Hong Kong urban planners who are frustrated by public criticism should involve the public in planning from the start and encourage critics to design alternatives.
“Progress” wears many guises. So I found myself musing during a casual weekend stroll through the wreckage that was once Hong Kong’s Gage Street market area.
As I advanced further into this war zone-like scene, a second stray thought came to mind: “Is this progress?” The answer is not so simple. Aren’t assessments of progress a matter of perspective?
By now it should be clear that this is not an article about the Urban Renewal Authority’s (URAs) controversial replacement project. Other Hong Kong voices have covered that controversy at great length. Rather, this is a “thought exercise” designed to stimulate discussion of the role Hong Kong’s many stakeholders may play in the broader urban planning process.
The Gage Street case is instructive. By the URA’s admission, it presented an “initial design concept” to the Central and Western District Council in early 2006, prior to the three-stage public consultation. During the consultation itself, this statutory, profit-driven body found the public’s responses “encouraging”. The redevelopers then went on to reflect public sentiments in the master plan, so we’re told.
Consultation exercises, like life, are rarely so simple. Indeed, an independent case study later revealed a more nuanced story.
During the exercise, there was a split between grassroots market occupants who agreed redevelopment was necessary without knowledge of alternatives and nearby middle-class residents who lamented the loss of intangible heritage value. On which stakeholder group’s feedback did the URA base its “encouragement”?
And let’s not forget the URA’s own opinions. By the time the consultation process arrived, that body had already set the general parameters for redevelopment based on an undisclosed 2005 “community aspiration survey”, general guidelines of which contained no criteria on the location’s social significance. This means that the URA must have made some value judgments when it launched the process.
The myth of values-neutral planning
Paul Davidoff would have seen the problem with the URA’s approach. Fifty years ago, this American planning theorist penned “Advocacy and Pluralism in Planning“, a reading staple in many planning classrooms today. As a point of departure, he criticises 20th century official planning agencies for their short-sighted belief that unitary urban plans can adequately balance community interests.
“Appropriate planning action cannot be prescribed from a position of value neutrality, for prescriptions are based on desired objectives,” Davidoff eloquently states.
In other words, official planners – presumably human beings – may overlook key details or may simply be “wrong”. And, if they are “right”, why should they fear competing planning proposals, submitted on behalf of the community?
With this in mind, Davidoff calls for plural planning under which community stakeholders, assisted by professional “advocate” planning experts, submit their own urban plans at the start of the process. Likewise, those experts advocate on behalf of the submitting groups.
The purpose is threefold: To better inform communities of the many choices at their disposal; force public agencies to compete for political support; and pressure critics of “establishment” plans to provide serious alternatives.
This also suggests a changed, though not reduced, role for urban planners. In addition to knowledge of the profession’s current skillsets, planning teams would require new warm bodies educated in philosophy, social work, law and the social sciences, with the ultimate goal of developing teams of “coordinators of capital budgets who relate elements of city programmes to each other.”

» **Information supplied**:
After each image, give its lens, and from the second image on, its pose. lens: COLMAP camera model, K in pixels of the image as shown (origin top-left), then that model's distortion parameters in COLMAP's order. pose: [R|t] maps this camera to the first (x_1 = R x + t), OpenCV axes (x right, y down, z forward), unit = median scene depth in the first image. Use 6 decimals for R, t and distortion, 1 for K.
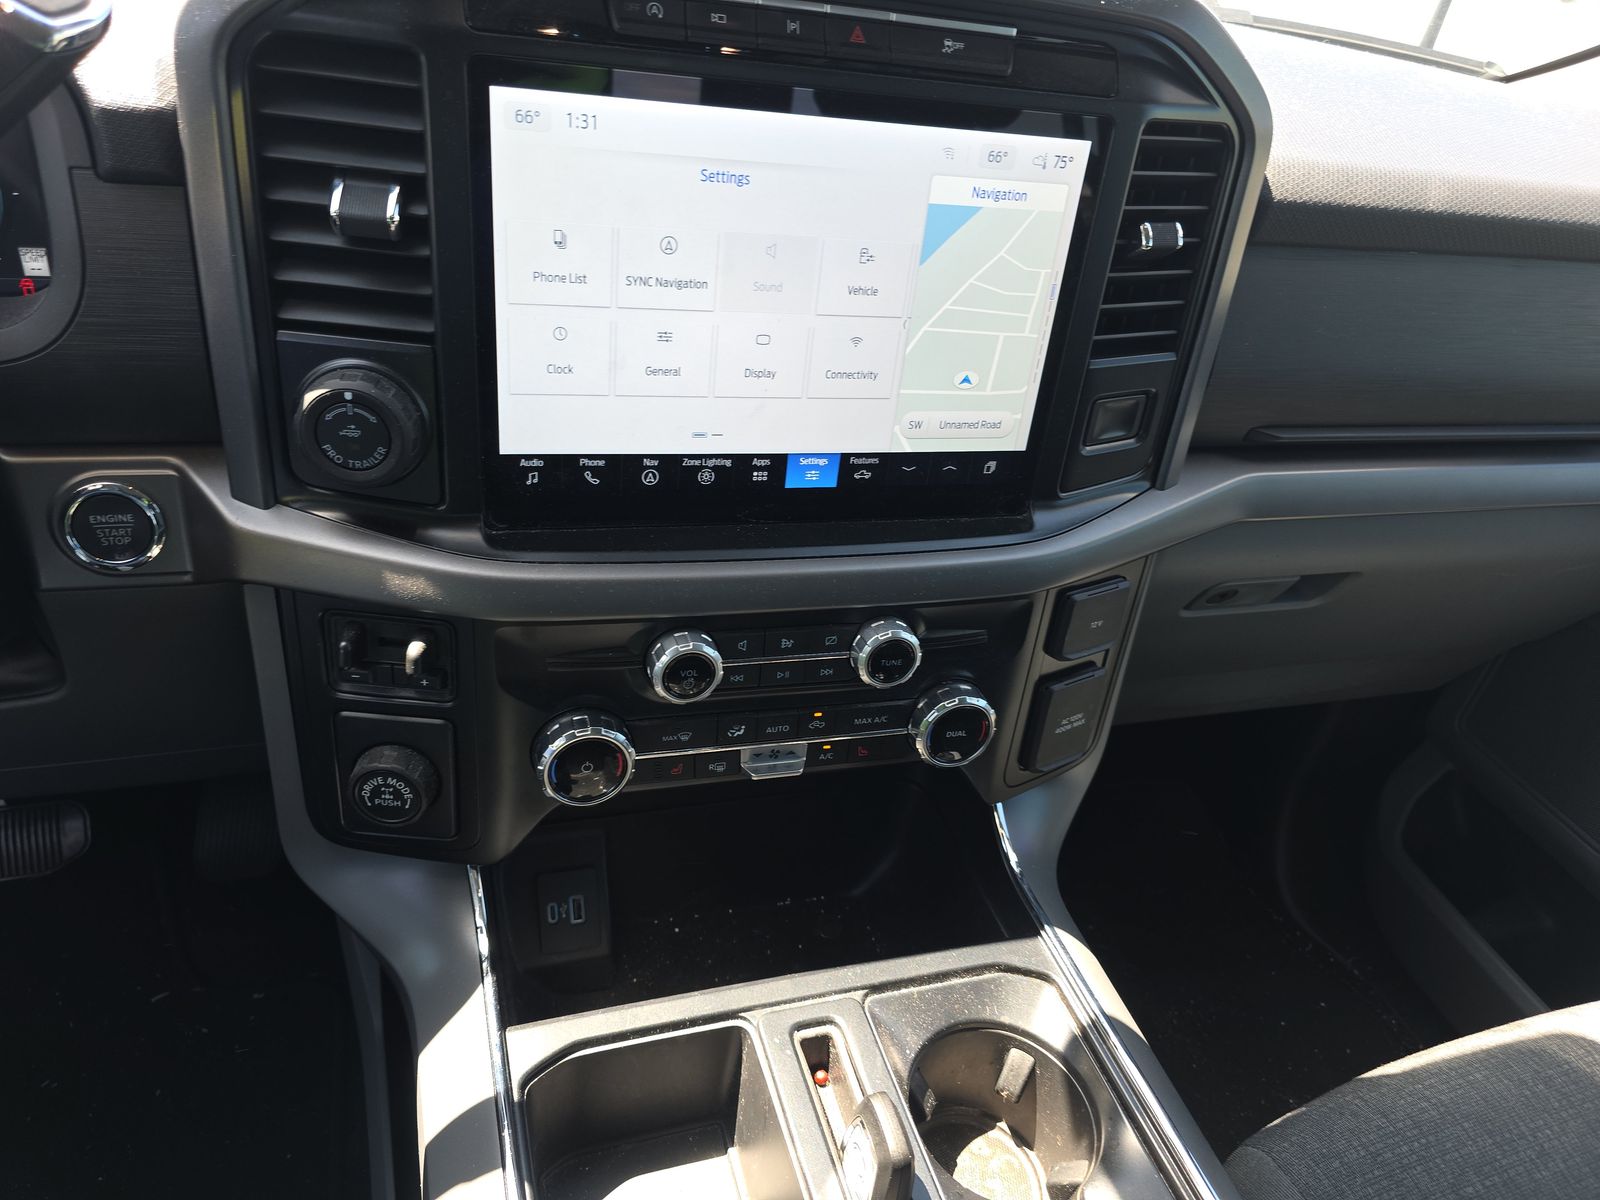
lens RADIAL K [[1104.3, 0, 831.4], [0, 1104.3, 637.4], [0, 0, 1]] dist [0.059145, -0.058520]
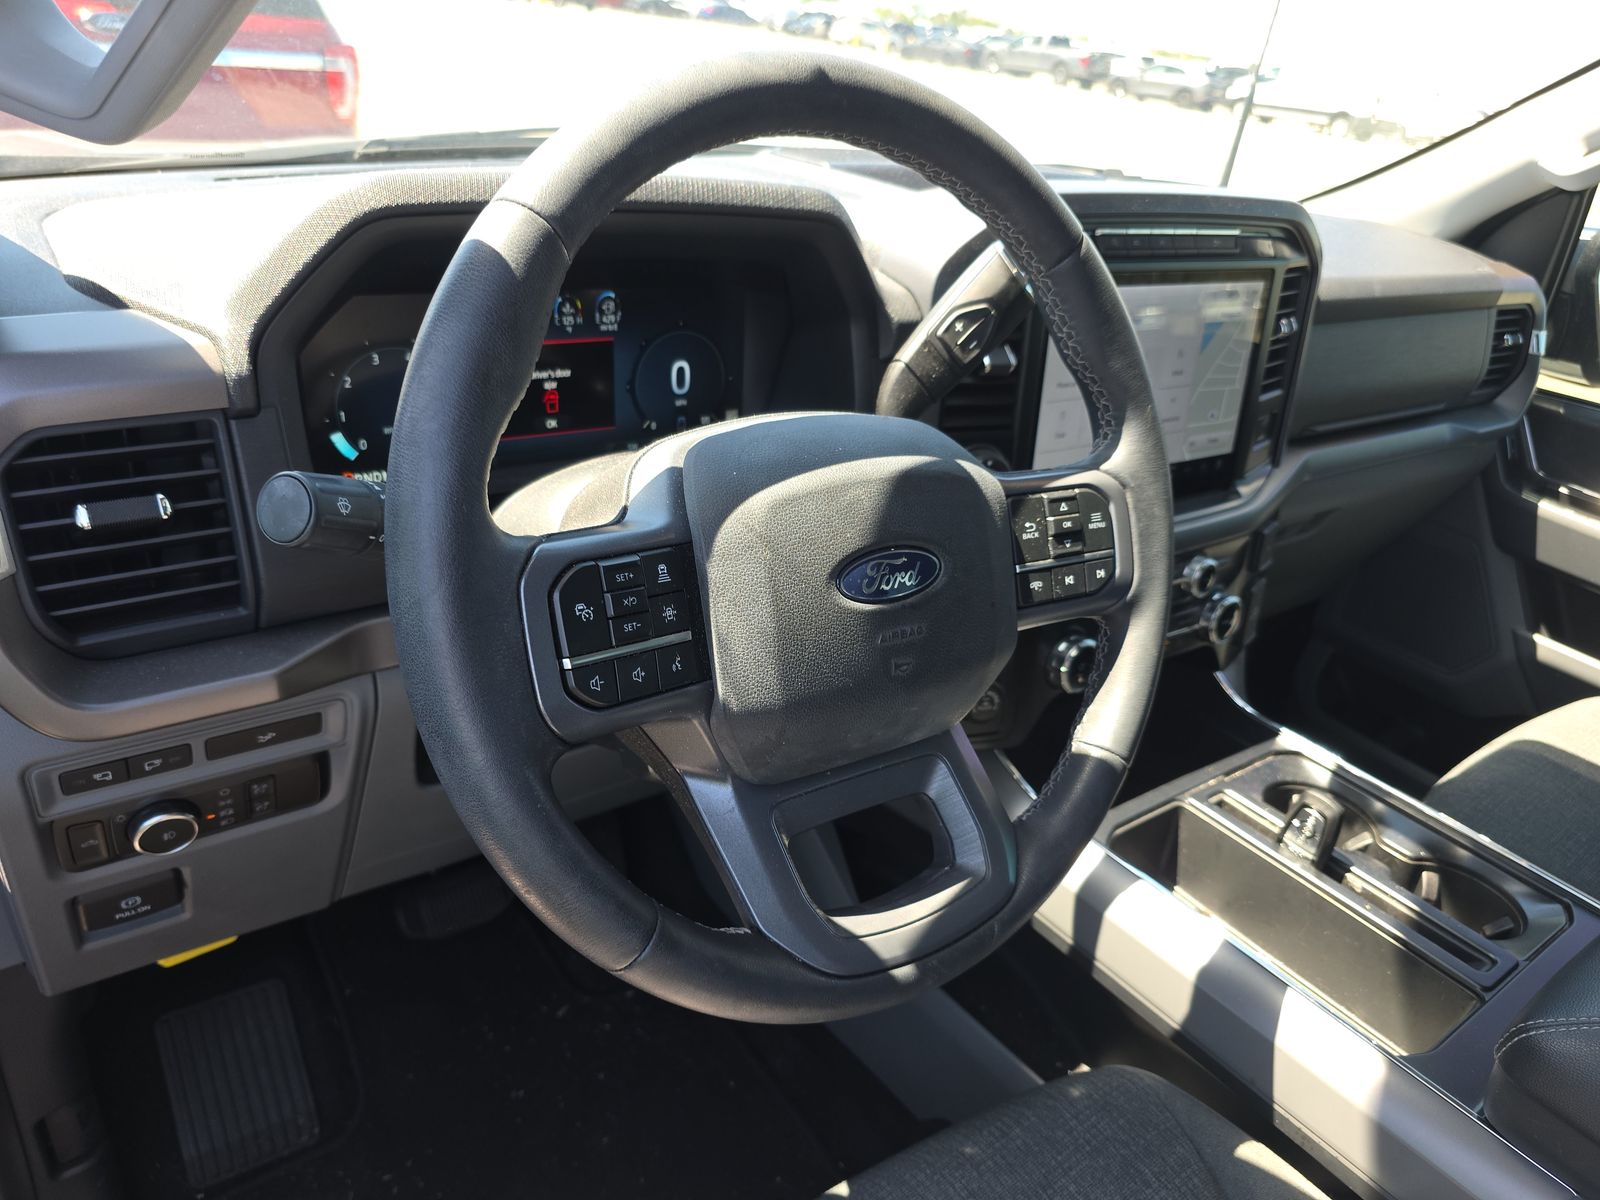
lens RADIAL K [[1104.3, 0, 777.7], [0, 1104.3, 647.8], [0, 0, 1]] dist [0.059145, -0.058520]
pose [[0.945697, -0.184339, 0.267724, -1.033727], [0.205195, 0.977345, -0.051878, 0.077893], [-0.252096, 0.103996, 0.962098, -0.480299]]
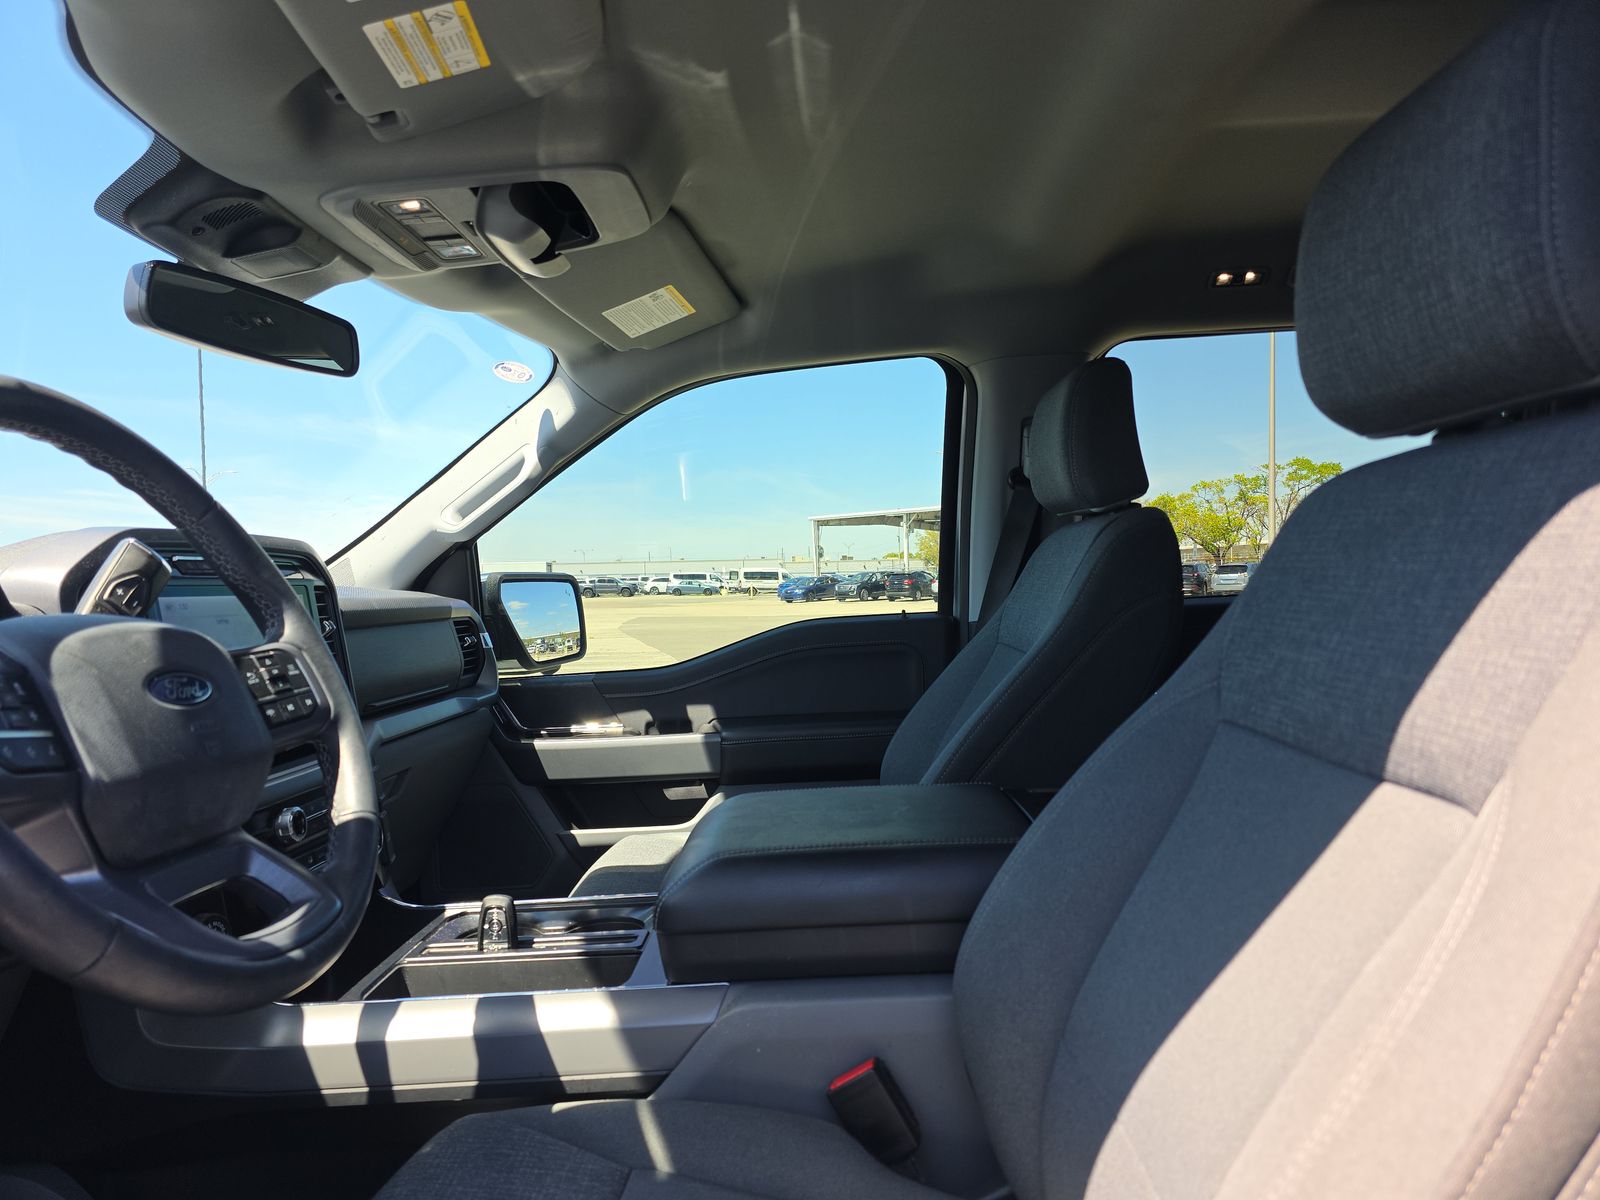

» **To do**:
#1 Repeat the part of the Hong Kong planning text starting at "By now it should" and ending at "so we’re told.".
#2 Answer these questions from the Hong Kong planning text:
(a) In what year did the URA present its "initial design concept" to the Central and Western District Council?
(b) What is the title of the piece Paul Davidoff wrote fifty years ago?
(c) Besides philosophy, social work and law, in what field would new members of planning teams need to be educated?

» **Problem solutions**:
#1
By now it should be clear that this is not an article about the Urban Renewal Authority’s (URAs) controversial replacement project. Other Hong Kong voices have covered that controversy at great length. Rather, this is a “thought exercise” designed to stimulate discussion of the role Hong Kong’s many stakeholders may play in the broader urban planning process.
The Gage Street case is instructive. By the URA’s admission, it presented an “initial design concept” to the Central and Western District Council in early 2006, prior to the three-stage public consultation. During the consultation itself, this statutory, profit-driven body found the public’s responses “encouraging”. The redevelopers then went on to reflect public sentiments in the master plan, so we’re told.

#2
(a) 2006 (early 2006)
(b) "Advocacy and Pluralism in Planning"
(c) The social sciences